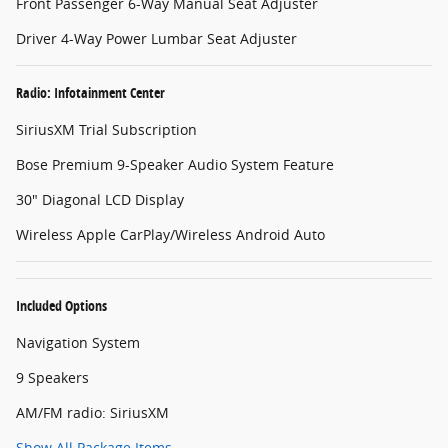
Front Passenger 6-Way Manual Seat Adjuster
Driver 4-Way Power Lumbar Seat Adjuster
Radio: Infotainment Center
SiriusXM Trial Subscription
Bose Premium 9-Speaker Audio System Feature
30" Diagonal LCD Display
Wireless Apple CarPlay/Wireless Android Auto
Included Options
Navigation System
9 Speakers
AM/FM radio: SiriusXM
Show All Package Items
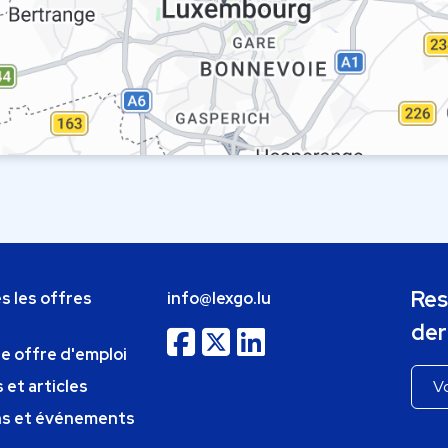
Res
s les offres
info@lexgo.lu
der
ne offre d'emploi
 et articles
ns et événements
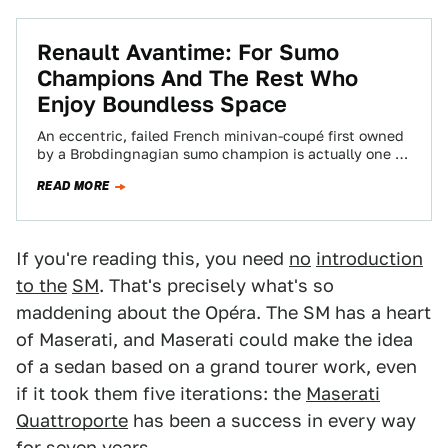
Renault Avantime: For Sumo
Champions And The Rest Who
Enjoy Boundless Space
An eccentric, failed French minivan-coupé first owned
by a Brobdingnagian sumo champion is actually one of
the greatest grand tourers ever made.
READ MORE
If you're reading this, you need
no
introduction
to the
SM
. That's precisely what's so
maddening about the Opéra. The SM has a heart
of Maserati, and Maserati could make the idea
of a sedan based on a grand tourer work, even
if it took them five iterations: the
Maserati
Quattroporte
has been a success in every way
for seven years.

**WHAT YOU WILL DO:** Count the lines in the listing above that contain the string "Adjuster". Reply with the number only.

**SOLUTION FOR THIS EXERCISE:** 2